### CONSEGNA
Trascrivi parola per parola il passo del testo sulle tre storie dal Tropico del Capricorno, riportato qui sotto, da "Non aveva calcolato" giù fino a "dell’inglese take away).".

### TESTO DI LETTURA

Tre storie dal Tropico del Capricorno

_DSC5879Tre storie dal Tropico del Capricorno

 

Piatti da asporto

Non aveva calcolato la presenza dell’amica europea che ieri sera sostituiva la proprietaria del ristorante malgascio. L’indiano residente a Morondava, terminata la cena e la birra, attorno alle dieci si rivolge di scatto alla bionda sostituta e, col suo particolare accento, domanda se può “l’emporter” (abbastanza intraducibile, è come chiedere di una pizza o di un piatto pronto per portarselo a casa, l’omologo dell’inglese take away).

Isabelle, volontaria di ong francesi, non capisce. Si rivolge all’indiano e al personale che esprime, col tradizionale sorriso, qualche imbarazzo. Il cliente insiste e un po’ stizzito indica con la mano Odette, la cameriera più graziosa.

Isabelle allora capisce e, alterata, comincia ad elencare tutto quel che Odette non è: non è una cosa né un oggetto, non è una sedia e neppure una pizza da asporto. E poi lei, Isabelle, grida, non è una tenutaria e il ristorante dell’amica non è un bordello.

Oramai, nella sala sul mare, quasi tutti ridono a crepapelle, tranne la ragazza, che ha il sorriso fisso di un imbarazzo nuovo. Il “signore” se ne va da solo verso il suo grande fuoristrada, imprecando che già sospettava che la bionda non capisse niente.

Relatività assoluta di usi e costumi. La globalizzazione è soltanto poter fotografare con Instagram milioni di verità, di dolore e di singolari incubi differenti nel nostro pur piccolo Pianeta.

 

Romance. Romanzo.

Voci di dati salvate:
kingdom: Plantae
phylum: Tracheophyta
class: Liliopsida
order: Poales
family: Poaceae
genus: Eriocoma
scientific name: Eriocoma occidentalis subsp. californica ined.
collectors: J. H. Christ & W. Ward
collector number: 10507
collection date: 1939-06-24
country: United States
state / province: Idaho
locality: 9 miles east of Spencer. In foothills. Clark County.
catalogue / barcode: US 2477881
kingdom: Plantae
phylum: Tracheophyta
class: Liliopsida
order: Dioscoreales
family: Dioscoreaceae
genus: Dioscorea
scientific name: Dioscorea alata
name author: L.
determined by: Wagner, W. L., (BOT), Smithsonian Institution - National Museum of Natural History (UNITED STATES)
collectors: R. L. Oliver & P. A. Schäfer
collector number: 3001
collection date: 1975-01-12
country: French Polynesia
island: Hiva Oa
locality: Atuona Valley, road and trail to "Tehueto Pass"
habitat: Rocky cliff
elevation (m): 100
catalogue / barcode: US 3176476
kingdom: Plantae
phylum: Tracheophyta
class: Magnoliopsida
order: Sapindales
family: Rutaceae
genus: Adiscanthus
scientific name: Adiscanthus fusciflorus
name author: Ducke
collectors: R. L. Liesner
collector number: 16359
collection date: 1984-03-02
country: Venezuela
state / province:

### RISPOSTA
Non aveva calcolato la presenza dell’amica europea che ieri sera sostituiva la proprietaria del ristorante malgascio. L’indiano residente a Morondava, terminata la cena e la birra, attorno alle dieci si rivolge di scatto alla bionda sostituta e, col suo particolare accento, domanda se può “l’emporter” (abbastanza intraducibile, è come chiedere di una pizza o di un piatto pronto per portarselo a casa, l’omologo dell’inglese take away).